[Übungen zur Diagrammauswertung]
++++++++++++++++++++

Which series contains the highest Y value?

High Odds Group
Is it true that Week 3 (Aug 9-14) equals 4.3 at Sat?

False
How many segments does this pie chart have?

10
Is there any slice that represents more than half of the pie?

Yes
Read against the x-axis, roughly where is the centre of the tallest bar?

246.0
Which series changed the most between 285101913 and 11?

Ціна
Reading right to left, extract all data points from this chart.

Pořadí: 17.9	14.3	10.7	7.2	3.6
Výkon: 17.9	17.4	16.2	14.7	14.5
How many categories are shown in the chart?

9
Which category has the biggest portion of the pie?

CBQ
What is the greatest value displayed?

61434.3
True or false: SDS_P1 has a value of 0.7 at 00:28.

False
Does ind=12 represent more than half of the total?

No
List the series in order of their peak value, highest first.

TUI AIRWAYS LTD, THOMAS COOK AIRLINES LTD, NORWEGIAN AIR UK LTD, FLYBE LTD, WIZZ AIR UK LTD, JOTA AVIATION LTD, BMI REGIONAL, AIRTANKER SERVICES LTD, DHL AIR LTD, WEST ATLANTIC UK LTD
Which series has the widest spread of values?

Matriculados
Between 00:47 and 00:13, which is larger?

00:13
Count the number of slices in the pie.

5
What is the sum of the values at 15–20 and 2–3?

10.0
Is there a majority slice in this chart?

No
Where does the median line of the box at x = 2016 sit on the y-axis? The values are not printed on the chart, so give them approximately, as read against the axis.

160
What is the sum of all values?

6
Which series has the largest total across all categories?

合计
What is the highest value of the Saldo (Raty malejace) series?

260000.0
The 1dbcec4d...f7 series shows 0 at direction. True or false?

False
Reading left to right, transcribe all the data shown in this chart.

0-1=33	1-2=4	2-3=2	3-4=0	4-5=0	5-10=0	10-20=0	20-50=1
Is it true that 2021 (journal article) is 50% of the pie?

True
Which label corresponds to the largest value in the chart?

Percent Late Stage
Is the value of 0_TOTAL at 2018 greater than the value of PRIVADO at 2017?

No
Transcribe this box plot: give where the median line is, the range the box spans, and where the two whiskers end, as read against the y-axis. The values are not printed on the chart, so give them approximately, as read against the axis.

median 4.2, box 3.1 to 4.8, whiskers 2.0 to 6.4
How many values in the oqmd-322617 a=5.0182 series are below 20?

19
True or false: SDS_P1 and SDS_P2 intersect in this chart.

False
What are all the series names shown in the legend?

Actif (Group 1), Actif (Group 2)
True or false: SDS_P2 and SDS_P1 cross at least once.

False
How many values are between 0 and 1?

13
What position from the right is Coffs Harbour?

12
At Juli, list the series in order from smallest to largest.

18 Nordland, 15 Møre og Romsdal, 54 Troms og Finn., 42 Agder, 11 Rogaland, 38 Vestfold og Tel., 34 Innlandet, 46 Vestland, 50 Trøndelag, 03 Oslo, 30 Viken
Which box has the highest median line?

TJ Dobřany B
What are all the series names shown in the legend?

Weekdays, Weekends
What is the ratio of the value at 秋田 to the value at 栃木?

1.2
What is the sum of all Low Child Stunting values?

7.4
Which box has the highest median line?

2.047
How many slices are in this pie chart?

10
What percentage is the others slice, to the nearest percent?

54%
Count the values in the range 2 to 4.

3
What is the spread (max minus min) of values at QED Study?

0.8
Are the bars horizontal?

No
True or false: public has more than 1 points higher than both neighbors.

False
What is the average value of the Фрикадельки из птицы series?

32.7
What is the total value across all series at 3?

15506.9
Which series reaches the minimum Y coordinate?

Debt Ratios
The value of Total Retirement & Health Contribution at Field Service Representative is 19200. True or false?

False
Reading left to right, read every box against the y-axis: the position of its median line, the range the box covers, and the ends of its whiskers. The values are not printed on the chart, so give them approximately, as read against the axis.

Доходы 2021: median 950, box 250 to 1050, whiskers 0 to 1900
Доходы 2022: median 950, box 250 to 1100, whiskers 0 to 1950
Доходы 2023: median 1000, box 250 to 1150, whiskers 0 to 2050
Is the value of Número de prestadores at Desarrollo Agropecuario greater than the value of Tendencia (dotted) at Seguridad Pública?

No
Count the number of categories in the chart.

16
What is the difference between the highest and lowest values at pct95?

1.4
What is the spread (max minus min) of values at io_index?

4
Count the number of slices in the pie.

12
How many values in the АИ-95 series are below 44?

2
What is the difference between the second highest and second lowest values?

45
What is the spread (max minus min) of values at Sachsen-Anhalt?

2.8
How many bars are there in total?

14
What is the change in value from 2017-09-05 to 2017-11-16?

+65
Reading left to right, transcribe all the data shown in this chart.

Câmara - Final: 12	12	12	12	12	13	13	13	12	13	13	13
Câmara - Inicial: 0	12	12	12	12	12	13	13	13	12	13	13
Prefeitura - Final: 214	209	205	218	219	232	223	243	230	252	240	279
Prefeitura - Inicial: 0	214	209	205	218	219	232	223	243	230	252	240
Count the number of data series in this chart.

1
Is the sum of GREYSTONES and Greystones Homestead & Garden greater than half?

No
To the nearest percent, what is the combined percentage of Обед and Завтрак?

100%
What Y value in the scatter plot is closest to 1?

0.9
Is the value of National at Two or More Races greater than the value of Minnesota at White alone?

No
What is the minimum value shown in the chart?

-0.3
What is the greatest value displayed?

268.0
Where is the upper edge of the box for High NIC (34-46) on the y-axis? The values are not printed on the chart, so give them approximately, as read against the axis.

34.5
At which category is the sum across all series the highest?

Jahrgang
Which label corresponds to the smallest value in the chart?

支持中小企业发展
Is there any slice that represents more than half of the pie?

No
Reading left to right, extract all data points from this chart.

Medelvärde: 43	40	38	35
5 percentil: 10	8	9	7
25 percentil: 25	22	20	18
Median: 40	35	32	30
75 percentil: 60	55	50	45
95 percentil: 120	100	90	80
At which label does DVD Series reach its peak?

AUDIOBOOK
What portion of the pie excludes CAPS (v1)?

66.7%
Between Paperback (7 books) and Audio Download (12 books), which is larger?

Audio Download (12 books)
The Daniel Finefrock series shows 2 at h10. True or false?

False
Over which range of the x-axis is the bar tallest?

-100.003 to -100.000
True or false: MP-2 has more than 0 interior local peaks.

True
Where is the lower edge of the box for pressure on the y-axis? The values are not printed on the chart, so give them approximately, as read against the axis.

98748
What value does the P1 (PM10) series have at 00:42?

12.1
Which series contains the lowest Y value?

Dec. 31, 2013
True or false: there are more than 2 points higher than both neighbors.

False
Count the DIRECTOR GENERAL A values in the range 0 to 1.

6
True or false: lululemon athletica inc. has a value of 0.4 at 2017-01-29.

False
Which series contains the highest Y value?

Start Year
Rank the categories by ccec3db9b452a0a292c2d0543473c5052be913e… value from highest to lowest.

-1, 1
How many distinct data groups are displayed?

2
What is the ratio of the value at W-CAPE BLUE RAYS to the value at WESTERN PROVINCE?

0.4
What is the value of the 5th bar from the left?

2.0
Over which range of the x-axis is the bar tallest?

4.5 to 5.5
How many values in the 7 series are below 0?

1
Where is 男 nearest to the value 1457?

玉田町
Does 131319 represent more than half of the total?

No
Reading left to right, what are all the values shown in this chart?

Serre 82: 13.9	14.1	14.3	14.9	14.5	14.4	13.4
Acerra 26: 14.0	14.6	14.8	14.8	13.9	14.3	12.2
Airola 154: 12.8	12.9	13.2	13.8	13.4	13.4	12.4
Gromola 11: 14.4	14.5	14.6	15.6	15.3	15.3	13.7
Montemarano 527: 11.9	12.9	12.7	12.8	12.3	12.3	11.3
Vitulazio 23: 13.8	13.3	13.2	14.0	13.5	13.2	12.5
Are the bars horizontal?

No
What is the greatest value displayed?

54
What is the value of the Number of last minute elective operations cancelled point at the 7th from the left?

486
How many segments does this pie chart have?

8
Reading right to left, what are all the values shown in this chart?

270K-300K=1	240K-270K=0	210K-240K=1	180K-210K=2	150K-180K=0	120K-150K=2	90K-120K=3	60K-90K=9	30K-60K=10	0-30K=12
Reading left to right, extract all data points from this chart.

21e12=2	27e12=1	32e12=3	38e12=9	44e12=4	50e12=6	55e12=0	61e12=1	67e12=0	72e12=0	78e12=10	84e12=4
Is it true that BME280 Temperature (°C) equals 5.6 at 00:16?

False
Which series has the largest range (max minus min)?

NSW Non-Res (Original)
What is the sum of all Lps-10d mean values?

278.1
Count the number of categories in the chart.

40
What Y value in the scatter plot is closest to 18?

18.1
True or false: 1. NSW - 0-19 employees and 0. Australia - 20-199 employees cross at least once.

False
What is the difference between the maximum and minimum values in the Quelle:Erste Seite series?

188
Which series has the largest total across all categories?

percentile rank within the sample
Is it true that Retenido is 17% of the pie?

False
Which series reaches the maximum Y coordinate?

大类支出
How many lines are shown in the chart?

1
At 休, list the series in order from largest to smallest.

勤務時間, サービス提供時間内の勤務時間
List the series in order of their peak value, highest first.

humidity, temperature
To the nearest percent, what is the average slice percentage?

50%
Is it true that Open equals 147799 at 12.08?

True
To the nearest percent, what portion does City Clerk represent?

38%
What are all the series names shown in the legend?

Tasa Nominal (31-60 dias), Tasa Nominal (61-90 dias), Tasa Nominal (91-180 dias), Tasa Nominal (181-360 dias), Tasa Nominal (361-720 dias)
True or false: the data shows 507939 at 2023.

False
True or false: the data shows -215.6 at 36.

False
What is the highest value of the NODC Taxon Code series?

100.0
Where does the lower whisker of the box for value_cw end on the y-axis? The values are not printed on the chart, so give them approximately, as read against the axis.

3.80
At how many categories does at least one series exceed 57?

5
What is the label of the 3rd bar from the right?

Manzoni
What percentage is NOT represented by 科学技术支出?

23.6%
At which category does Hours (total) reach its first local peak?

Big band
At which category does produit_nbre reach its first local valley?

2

++++++++++++++++++++

Anweisung ▸ Überführe die Zeilen ab der Zeile mit „TUI AIRWAYS LTD, THOMAS“ bis zur Zeile mit „How many values are between 0 and 1?“, beide eingeschlossen, in eine nummerierte Liste. Lass Leerzeilen weg.

Ergebnis ▸
1. TUI AIRWAYS LTD, THOMAS COOK AIRLINES LTD, NORWEGIAN AIR UK LTD, FLYBE LTD, WIZZ AIR UK LTD, JOTA AVIATION LTD, BMI REGIONAL, AIRTANKER SERVICES LTD, DHL AIR LTD, WEST ATLANTIC UK LTD
2. Which series has the widest spread of values?
3. Matriculados
4. Between 00:47 and 00:13, which is larger?
5. 00:13
6. Count the number of slices in the pie.
7. 5
8. What is the sum of the values at 15–20 and 2–3?
9. 10.0
10. Is there a majority slice in this chart?
11. No
12. Where does the median line of the box at x = 2016 sit on the y-axis? The values are not printed on the chart, so give them approximately, as read against the axis.
13. 160
14. What is the sum of all values?
15. 6
16. Which series has the largest total across all categories?
17. 合计
18. What is the highest value of the Saldo (Raty malejace) series?
19. 260000.0
20. The 1dbcec4d...f7 series shows 0 at direction. True or false?
21. False
22. Reading left to right, transcribe all the data shown in this chart.
23. 0-1=33	1-2=4	2-3=2	3-4=0	4-5=0	5-10=0	10-20=0	20-50=1
24. Is it true that 2021 (journal article) is 50% of the pie?
25. True
26. Which label corresponds to the largest value in the chart?
27. Percent Late Stage
28. Is the value of 0_TOTAL at 2018 greater than the value of PRIVADO at 2017?
29. No
30. Transcribe this box plot: give where the median line is, the range the box spans, and where the two whiskers end, as read against the y-axis. The values are not printed on the chart, so give them approximately, as read against the axis.
31. median 4.2, box 3.1 to 4.8, whiskers 2.0 to 6.4
32. How many values in the oqmd-322617 a=5.0182 series are below 20?
33. 19
34. True or false: SDS_P1 and SDS_P2 intersect in this chart.
35. False
36. What are all the series names shown in the legend?
37. Actif (Group 1), Actif (Group 2)
38. True or false: SDS_P2 and SDS_P1 cross at least once.
39. False
40. How many values are between 0 and 1?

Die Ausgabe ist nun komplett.